## Task to complete
In the entries below, find each line with the word "βαθιά" and return it.

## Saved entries
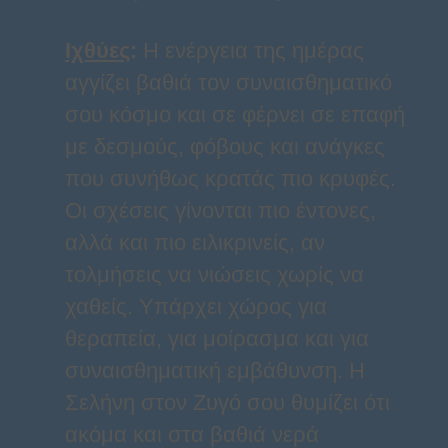
Ιχθύες
:
Η ενέργεια της ημέρας
αγγίζει βαθιά τον συναισθηματικό
σου κόσμο και σε φέρνει σε επαφή
με δεσμούς, φόβους και ανάγκες
που συνήθως κρατάς πιο κρυφές.
Οι σχέσεις γίνονται πιο έντονες,
αλλά και πιο ειλικρινείς, αν
τολμήσεις να νιώσεις χωρίς να
χαθείς. Υπάρχει χώρος για
θεραπεία, για μοίρασμα και για
συναισθηματική εμβάθυνση. Η
Σελήνη στον Ζυγό σου θυμίζει ότι
ακόμα και στα βαθιά νερά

## Answer area
αγγίζει βαθιά τον συναισθηματικό
ακόμα και στα βαθιά νερά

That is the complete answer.